EXERCISE: Line by line, retype the material exactly and leave each picture out.
----- EXERCISE MATERIALS
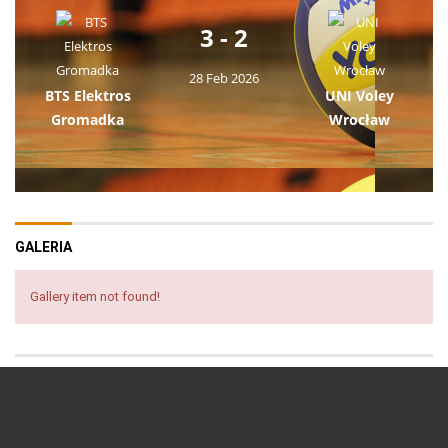
3 - 2
28 Feb 2026
BTS Elektros
UNI Voley
Gromadka
Wrocław
GALERIA
Gallery item not found!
----------
SOLUTION TO THIS PROBLEM:
3 - 2
28 Feb 2026
BTS Elektros
UNI Voley
Gromadka
Wrocław
GALERIA
Gallery item not found!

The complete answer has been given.